-- ВЫБРАННЫЙ ОТРЫВОК --
"Кто-то из Парижа привез Добровым две статуэтки, изображавшие химер собора Нотр — Дам. Когда это было, точно не помню, во всяком случае, во времена юности Даниила. Тогда было модно их привозить… Статуэтки химер оказались в комнате Саши Добро ва, двоюродного брата Даниила. И вот спустя некоторое время с ним стали твориться страшные вещи. Он был чудным человеком, но вдруг сделался наркоманом, а потом тяжело заболел. Его мама, Елизавета Михайловна, сказала, что во всем виноваты эти чудища, все сделали эти чудища. Одну статуэтку она успела выбросить. Тогда на нее все закричали, в том числе и Даниил, что это произведения искусства, как можно быть такой суеверной, что за нелепость, что за предрассудки.
Уцелевшую химеру Даниил поставил в своей комнате. Тут и с ним стали твориться непонятные вещи. Наступил тот его темный период, который он описал в стихах, вошедших в "Материалы к поэме "Дуггур"… Наконец, — рассказывала Алла Александровна Андреева со слов самого поэта, — он понял, что действительно в изображении химеры живет какая-то черная сила. Сказал об этом Гале Русаковой. Галя над ним посмеялась, так же, как он когда-то смеялся над Елизаветой Михайловной, и статуэтку у Даниила, хотевшего уничтожить ее, взяла себе. Вскоре она вышла замуж, они долго не виделись. Потом Даниил узнает, что ее муж тяжело заболел, у него туберкулез. Придя к ним, он увидел, что на шкафу рядом с диваном, где лежал больной, глядя вниз, прямо на него, стоит химера. Придумав какой-то повод, он взял ее и разбил. Но вскоре муж Гали Русаковой умер"[93].
Химеры, готические видения дьявольской свиты, навсегда остались для Даниила Андреева символом темных миров, инфернальной нечистью, подстерегающей нас неподалеку. И странным образом химеры в его представлении стали гнездиться в московском пейзаже, над вокзалами, над сумеречными окраинами. Присутствие нечистой силы в тогдашней Москве почувствовал не только он.
7 мая 1926 года во флигеле дома № 9 в Чистом (Обуховом) переулке провело обыск ОГПУ. Обыскивали комнату жившего здесь Булгакова, уходя, забрали машинопись "Собачьего сердца" и дневник. Андреев часто бывал в этом переулке, в доме № 3, где жили друзья семьи, Муравьевы. В Чистом переулке в похожем доме он поселит героев романа "Странники ночи". А скоро Булгаков поселится на углу Малого Левшинского, в одной из квартир дома напротив добровского, № 4, где на воротах сохранилась старинная надпись "Свободенъ отъ постоя". Но вряд ли о булгаковском соседстве мог знать Даниил Андреев, упорно писавший роман "Грешники" и ведший свой дневник, в свое время тоже прочитанный на Лубянке.

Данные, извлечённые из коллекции

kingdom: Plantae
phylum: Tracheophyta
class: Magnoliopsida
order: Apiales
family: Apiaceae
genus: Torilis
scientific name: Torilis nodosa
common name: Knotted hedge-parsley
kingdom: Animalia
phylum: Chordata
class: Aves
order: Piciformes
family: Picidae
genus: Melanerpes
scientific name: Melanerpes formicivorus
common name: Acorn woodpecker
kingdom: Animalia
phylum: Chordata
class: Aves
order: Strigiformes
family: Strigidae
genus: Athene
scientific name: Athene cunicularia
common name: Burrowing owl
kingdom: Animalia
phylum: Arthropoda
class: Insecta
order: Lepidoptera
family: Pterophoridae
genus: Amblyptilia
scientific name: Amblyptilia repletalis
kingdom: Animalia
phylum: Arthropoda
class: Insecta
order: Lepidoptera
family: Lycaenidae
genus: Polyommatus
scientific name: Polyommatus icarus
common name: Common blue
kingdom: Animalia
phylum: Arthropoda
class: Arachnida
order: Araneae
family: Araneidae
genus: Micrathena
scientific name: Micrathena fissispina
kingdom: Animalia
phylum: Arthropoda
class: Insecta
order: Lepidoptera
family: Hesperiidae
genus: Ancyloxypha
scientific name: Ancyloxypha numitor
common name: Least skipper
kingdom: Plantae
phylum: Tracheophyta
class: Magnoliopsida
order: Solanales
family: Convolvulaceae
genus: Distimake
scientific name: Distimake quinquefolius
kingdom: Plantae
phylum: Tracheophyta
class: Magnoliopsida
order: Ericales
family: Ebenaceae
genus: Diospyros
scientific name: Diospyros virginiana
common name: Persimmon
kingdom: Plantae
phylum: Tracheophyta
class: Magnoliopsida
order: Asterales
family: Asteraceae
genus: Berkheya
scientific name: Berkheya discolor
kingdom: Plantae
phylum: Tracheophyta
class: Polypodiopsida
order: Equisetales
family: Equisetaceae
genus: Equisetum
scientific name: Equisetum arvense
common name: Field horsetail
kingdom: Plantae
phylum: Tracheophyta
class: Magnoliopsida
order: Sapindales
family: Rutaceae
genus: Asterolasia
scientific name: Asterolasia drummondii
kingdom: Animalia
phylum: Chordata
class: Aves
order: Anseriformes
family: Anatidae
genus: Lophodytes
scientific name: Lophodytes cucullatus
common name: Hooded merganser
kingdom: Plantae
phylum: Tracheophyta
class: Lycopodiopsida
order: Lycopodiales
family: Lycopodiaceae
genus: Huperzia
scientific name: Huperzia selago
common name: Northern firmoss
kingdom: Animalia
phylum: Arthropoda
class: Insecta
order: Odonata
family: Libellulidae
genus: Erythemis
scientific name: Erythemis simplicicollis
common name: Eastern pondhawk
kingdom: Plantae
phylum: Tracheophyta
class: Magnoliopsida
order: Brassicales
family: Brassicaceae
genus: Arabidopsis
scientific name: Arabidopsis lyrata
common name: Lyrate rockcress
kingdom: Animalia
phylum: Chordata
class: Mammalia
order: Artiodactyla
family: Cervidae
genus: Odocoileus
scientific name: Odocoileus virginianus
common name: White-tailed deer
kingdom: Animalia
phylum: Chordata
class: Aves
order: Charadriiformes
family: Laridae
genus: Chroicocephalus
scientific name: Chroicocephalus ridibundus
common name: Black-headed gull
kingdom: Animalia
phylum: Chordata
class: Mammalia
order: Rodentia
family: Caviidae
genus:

-- ЧТО СДЕЛАТЬ --
Ответьте по отрывку о химерах и Данииле Андрееве на три вопроса.
1. Кто сказал, что во всем виноваты чудища?
2. Кто взял себе уцелевшую статуэтку, которую Даниил хотел уничтожить?
3. Что забрали из комнаты Булгакова при обыске 7 мая 1926 года?

-- ОТВЕТ --
1. Мама Саши Доброва, Елизавета Михайловна.
2. Галя Русакова.
3. Машинопись «Собачьего сердца» и дневник.